**INFORMATION GIVEN**
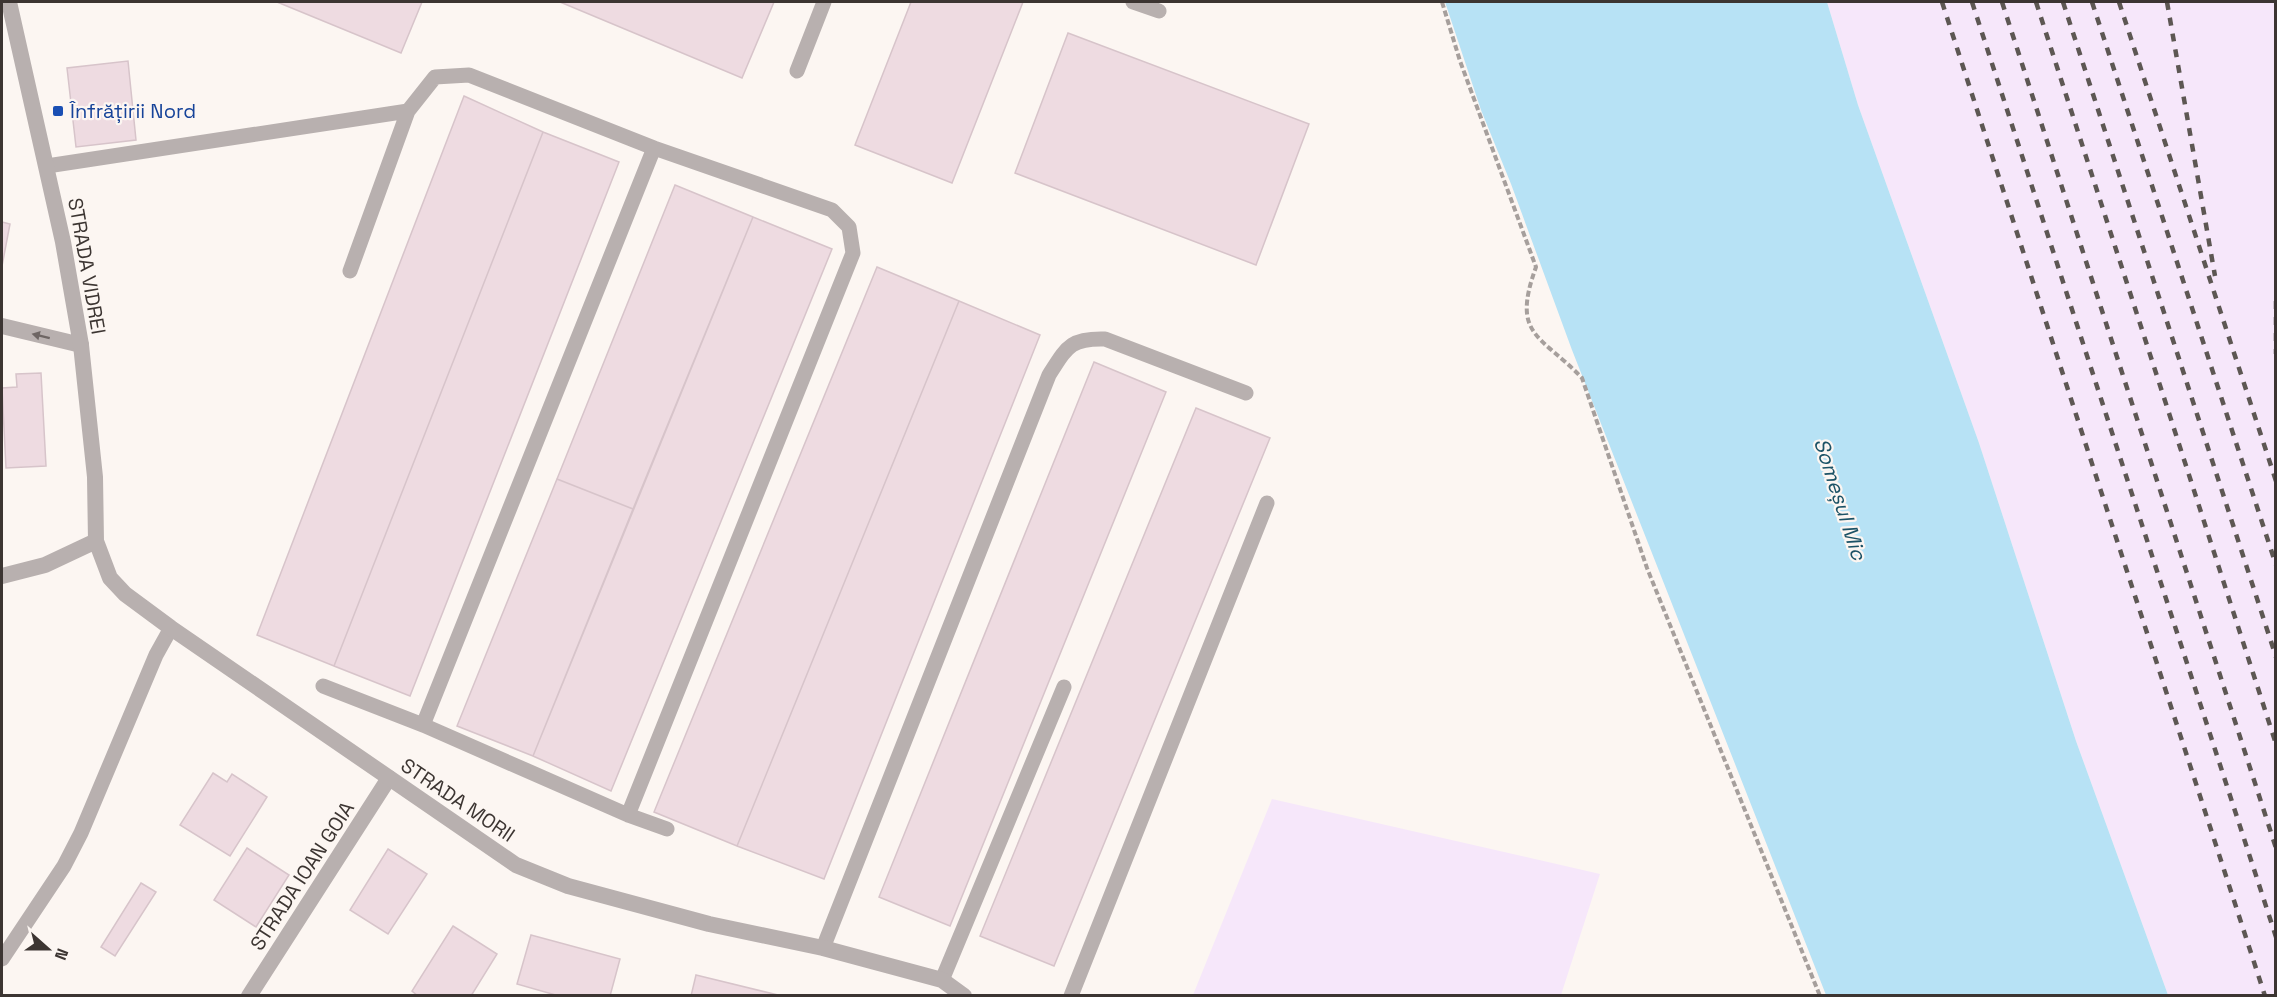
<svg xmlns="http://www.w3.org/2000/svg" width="2277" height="997" viewBox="0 0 2277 997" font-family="'Space Grotesk',sans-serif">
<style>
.industrial{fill:#f6e7fa}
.water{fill:#b7e2f5}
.building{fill:#eedbe1;stroke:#d7c4ca;stroke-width:1.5}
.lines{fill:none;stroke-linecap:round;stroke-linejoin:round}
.path{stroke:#a69f9c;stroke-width:4;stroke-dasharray:6 3;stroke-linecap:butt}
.service{stroke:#b8b0af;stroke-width:15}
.minor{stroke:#b8b0af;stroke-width:16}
.tertiary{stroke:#b8b0af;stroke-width:16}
.rail{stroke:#5d5753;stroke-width:4.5;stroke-dasharray:8 8;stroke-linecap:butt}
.oneway{fill:#6e6664}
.transit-dot{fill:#1a4fb4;stroke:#fcf6f2;stroke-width:2}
.labels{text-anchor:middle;stroke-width:4.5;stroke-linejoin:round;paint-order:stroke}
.transit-label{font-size:20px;fill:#164399;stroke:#fcf6f2;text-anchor:start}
.street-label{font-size:20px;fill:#3c3532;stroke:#fcf6f2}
.water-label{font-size:21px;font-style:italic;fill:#1b5266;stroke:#fcf6f2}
</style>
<rect width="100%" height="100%" fill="#fcf6f2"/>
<!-- industrial -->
<path class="industrial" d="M 1827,2 L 2275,2 L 2275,995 L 2168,995 L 2076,741 L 1979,443 L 1858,105 Z
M 1272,799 L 1600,874 L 1561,995 L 1193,995 Z"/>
<!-- water -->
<path class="water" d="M 1445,2 L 1827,2 L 1858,105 L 1979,443 L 2076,741 L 2168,995 L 1826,995 L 1572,350 L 1511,184 L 1481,110 Z"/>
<!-- building -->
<path class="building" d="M 277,2 L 422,2 L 401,53 Z
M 560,2 L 774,2 L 742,78 Z
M 911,2 L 1023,2 L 952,183 L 855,145 Z
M 1068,33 L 1309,124 L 1256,265 L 1015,173 Z
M 128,61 L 136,140 L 76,147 L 67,68 Z
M 464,96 L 543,132 L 334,666 L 257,635 Z
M 543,132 L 619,162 L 410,696 L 334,666 Z
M 675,185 L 753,217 L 633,509 L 557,479 Z
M 753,217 L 832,249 L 611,791 L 533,756 Z
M 2,222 L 10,224 L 2,266 Z
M 877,267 L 959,301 L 737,846 L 654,812 Z
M 959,301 L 1040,335 L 824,879 L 737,846 Z
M 1094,362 L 1166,392 L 950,926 L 879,897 Z
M 41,373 L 46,466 L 6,468 L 2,388 L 17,387 L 16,374 Z
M 1196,408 L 1270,438 L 1054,966 L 980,936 Z
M 557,479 L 633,509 L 533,756 L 457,726 Z
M 213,773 L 227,782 L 232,774 L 267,797 L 230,856 L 180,825 Z
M 247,848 L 289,875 L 256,927 L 214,900 Z
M 388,849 L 427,874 L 388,934 L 350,910 Z
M 141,883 L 156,892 L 115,956 L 101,947 Z
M 453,926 L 497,954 L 471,996 L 418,996 L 412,991 Z
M 531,935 L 620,959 L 610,996 L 559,996 L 517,984 Z
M 696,975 L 782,996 L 691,996 Z"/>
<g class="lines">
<!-- path -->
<path class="path" d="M 1442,2 L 1460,61 L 1536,267 C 1511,336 1540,334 1582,378 L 1647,568 L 1820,996"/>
<!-- service -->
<path class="service" d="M 1133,2 L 1159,11
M 797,71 L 824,2
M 47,166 L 408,111
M 350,271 L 408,111 L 435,77 L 469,75 L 654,148 L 832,210 L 849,227 L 853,253 L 628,815
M 323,686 L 423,725 L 628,815 L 667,829
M 423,725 L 654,148
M 823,948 L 1049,375 C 1067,347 1070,338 1105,339 L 1246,393
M 2,959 L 64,866 L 81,833 L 156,655 L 171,628
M 942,980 L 1064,687
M 1071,996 L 1267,503"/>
<!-- minor -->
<path class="minor" d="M 2,326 L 81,345
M 249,996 L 389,778"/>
<!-- tertiary -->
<path class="tertiary" d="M 9,2 L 63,242 L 81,345 L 95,477 L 96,541 L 110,578 L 125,594 L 171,628 L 516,865 L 568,886 L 709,924 L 823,948 L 942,980 L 964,996
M 2,576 L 45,565 L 96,541"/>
<!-- rail -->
<path class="rail" d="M 1942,2 L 2265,996
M 1972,2 L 2276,937
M 2002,2 L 2276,848
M 2036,2 L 2276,744
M 2063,2 L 2276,657
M 2092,2 L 2276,565
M 2119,2 L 2276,481
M 2167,2 L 2215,276
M 2276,301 L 2276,354"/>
</g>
<!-- one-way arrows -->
<defs><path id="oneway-solid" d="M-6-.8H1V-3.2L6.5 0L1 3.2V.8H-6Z" transform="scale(1.5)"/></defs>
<use class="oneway" href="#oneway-solid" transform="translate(41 336) rotate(-166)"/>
<!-- markers -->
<rect class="transit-dot" x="52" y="105" width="12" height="12" rx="3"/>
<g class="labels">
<!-- transit labels -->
<g class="transit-label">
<text x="70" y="118">Înfrățirii Nord</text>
</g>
<!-- street labels -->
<g class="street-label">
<text transform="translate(87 266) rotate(80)" y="7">STRADA VIDREI</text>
<text transform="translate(458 800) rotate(34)" y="7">STRADA MORII</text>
<text transform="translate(302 876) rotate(-57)" y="7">STRADA IOAN GOIA</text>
</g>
<!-- water labels -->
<g class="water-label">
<text transform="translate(1840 499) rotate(72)" y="7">Someșul Mic</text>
</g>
</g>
<!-- border -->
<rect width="2277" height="997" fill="none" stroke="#3c3532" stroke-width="6"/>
<!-- north arrow -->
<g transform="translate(48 949) rotate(111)" stroke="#fcf6f2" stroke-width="4.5" paint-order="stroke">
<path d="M0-4.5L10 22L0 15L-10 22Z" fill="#3c3532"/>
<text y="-9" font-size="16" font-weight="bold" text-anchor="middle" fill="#3c3532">N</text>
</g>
</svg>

**WHAT NEEDS TO BE DONE**
Pull each line containing the word "lines" out of the data above.

**EXERCISE SOLUTION**
.lines{fill:none;stroke-linecap:round;stroke-linejoin:round}
<g class="lines">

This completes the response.